----- Data

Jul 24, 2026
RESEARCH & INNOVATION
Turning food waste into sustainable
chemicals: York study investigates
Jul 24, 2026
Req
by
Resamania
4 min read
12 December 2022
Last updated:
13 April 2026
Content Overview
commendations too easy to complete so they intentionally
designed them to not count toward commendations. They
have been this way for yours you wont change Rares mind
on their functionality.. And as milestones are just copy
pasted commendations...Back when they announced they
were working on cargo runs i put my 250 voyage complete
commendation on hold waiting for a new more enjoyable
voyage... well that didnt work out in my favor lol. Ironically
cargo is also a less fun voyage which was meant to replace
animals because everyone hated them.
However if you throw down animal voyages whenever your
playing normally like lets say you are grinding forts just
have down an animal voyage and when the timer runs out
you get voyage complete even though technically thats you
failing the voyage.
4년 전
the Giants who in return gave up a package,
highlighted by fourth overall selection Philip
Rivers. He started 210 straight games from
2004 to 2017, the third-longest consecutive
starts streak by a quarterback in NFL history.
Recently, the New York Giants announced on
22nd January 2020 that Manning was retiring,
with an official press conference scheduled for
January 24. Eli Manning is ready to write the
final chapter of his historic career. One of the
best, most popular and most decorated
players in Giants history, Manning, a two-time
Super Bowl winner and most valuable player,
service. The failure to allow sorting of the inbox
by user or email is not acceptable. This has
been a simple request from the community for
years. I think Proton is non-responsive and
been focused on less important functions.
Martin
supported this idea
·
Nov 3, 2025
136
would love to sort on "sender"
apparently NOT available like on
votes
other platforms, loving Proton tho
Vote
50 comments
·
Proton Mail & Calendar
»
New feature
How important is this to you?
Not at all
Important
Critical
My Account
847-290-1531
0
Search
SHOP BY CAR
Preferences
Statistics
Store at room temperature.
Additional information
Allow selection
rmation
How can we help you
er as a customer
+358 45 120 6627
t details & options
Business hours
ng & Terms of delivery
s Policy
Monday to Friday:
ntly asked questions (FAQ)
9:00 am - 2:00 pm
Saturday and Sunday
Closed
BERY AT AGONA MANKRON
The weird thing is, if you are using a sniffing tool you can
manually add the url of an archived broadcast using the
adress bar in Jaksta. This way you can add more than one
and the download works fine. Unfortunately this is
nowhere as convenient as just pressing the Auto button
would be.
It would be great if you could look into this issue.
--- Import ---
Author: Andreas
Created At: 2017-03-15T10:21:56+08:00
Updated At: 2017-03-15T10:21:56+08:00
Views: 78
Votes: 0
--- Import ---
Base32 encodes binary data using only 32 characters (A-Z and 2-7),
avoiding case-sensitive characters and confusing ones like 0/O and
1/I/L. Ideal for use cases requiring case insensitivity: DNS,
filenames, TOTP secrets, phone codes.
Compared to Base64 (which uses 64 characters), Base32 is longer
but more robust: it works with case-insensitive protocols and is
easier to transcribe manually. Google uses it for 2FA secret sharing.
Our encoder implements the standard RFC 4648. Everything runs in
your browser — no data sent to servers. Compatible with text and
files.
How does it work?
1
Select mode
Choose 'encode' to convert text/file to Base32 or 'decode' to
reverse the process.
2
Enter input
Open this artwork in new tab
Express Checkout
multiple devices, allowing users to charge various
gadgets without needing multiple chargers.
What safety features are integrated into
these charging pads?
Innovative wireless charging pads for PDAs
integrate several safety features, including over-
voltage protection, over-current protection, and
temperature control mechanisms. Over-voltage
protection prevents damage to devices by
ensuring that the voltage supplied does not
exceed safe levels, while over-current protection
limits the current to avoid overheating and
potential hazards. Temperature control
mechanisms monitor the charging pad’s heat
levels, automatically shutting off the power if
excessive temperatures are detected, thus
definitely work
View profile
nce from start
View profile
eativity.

----------

■ **Task prompt**
Lines wanted from the listing above: the line with "Turning food waste into sustainable" up to and including the line with "designed them to". Please write them out exactly, adding nothing else.

■ **Response box**
Turning food waste into sustainable
chemicals: York study investigates
Jul 24, 2026
Req
by
Resamania
4 min read
12 December 2022
Last updated:
13 April 2026
Content Overview
commendations too easy to complete so they intentionally
designed them to not count toward commendations. They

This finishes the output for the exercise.